Grubb reported that of 203 POTS patients seen at a center that 43% of all patients or 51% who were able to tolerate the drug received benefit. Fatigue (55%), palpitations (60%), presyncope (60%), and syncope (48%) most commonly improved symptoms. Upright heart rates and diastolic blood pressures were reduced as well.
Eighty-five percent of people with orthostatic intolerance reported benefiting from Mestinon in a survey. One case report indicated that pyridostigmine provided significant benefits to a person with POTS. Another found that the drug improved baroreflex sensitivity, reduced heart rate, increased norepinephrine levels, and improved symptoms in a person with orthostatic intolerance.
No data on Mestinon’s effectiveness in long COVID exists but the similar exercise and orthostatic intolerance findings in it and ME/CFS suggest it may be helpful.
Mestinon can cause several side effects including gastrointestinal problems (nausea, vomiting, upset stomach, diarrhea, cramping), increased saliva, increased urination, increased sweating, rash/itching, warm/tingly feelings.
Clinical Trials Underway
David Systrom, a pulmonologist at Brigham and Women’s Hospital at Harvard conducted a proof-of-concept biologically based Mestinon trial that is having patients exercise – take Mestinon – and then exercise again. The study concluded that Mestinon, relative to the placebo, improved cardiac output and peak energy production, and calmed the participant’s systems down during rest.

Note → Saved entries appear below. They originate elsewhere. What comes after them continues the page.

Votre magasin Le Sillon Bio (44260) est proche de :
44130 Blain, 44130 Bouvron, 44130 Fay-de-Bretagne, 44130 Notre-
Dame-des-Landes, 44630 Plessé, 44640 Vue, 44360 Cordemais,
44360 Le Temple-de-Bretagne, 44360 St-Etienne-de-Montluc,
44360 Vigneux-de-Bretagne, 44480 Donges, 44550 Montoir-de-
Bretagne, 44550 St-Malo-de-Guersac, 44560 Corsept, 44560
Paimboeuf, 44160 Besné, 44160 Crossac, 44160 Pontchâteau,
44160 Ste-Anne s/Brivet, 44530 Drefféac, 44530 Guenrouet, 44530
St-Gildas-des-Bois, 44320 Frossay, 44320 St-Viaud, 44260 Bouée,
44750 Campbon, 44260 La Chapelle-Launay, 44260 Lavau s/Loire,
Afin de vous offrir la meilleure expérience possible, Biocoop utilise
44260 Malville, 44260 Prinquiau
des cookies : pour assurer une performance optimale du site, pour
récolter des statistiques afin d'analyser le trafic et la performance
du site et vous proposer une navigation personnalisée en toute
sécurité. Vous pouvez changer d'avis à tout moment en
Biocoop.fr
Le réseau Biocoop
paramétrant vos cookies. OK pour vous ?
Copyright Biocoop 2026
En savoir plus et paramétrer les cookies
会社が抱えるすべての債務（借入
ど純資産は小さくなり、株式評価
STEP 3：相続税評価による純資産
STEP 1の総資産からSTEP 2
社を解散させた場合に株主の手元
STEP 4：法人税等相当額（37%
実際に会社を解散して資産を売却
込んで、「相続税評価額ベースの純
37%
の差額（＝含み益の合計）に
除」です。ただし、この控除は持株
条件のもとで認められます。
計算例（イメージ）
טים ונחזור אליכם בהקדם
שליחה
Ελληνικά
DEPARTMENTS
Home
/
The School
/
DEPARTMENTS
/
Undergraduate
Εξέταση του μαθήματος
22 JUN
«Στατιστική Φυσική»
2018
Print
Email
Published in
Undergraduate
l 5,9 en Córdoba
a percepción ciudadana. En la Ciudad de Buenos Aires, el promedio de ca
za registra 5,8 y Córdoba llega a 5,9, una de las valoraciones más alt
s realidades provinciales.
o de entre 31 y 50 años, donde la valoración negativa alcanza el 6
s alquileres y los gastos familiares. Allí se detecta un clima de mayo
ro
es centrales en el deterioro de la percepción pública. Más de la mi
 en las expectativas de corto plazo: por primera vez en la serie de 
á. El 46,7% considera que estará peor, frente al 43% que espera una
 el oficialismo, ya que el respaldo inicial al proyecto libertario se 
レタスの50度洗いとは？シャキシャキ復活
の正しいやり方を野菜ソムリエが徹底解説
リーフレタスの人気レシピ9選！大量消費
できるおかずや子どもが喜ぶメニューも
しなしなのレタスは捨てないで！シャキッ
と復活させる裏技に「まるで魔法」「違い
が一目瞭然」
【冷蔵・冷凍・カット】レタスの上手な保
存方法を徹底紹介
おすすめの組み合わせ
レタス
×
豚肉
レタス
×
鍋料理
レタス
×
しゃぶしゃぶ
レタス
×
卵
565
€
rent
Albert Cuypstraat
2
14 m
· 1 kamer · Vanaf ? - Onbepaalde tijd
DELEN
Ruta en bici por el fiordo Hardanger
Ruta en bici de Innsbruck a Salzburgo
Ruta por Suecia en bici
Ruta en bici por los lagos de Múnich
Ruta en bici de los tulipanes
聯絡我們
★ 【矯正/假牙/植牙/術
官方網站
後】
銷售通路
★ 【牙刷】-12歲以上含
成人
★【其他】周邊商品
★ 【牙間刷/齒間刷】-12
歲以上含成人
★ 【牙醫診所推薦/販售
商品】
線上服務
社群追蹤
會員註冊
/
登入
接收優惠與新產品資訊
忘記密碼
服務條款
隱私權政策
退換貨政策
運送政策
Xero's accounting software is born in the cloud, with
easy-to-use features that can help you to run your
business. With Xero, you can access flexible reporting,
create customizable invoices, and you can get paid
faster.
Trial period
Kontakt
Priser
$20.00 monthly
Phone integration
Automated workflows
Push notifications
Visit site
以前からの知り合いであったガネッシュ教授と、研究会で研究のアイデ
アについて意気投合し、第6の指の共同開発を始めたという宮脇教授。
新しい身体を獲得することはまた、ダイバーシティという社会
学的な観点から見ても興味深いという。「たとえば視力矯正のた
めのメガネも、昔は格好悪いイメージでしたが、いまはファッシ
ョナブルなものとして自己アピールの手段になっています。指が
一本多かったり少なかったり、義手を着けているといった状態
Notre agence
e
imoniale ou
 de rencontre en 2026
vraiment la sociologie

A 50-person Mayo Clinic POTS study is expected to end in Feb 2023. Plus the Open Medicine Foundation has begun a Mestinon/low dose naltrexone ME/CFS that will assess the two drugs separately and together, and dig deep into the physiological changes that occur.
Huperzine A has been proposed as a natural alternative for Mestinon and some people reportedly do well on it. Learn more about the pros and cons of huperzine A here.
Mestinon is not a wonder drug and better studies need to be done but it does appear to significantly help some people with ME/CFS, fibromyalgia, and/or POTS. We should soon know what effects Mestinon has on the ability of people with ME/CFS to exercise and, if another study goes well, should begin to understand which people with ME/CFS it may benefit.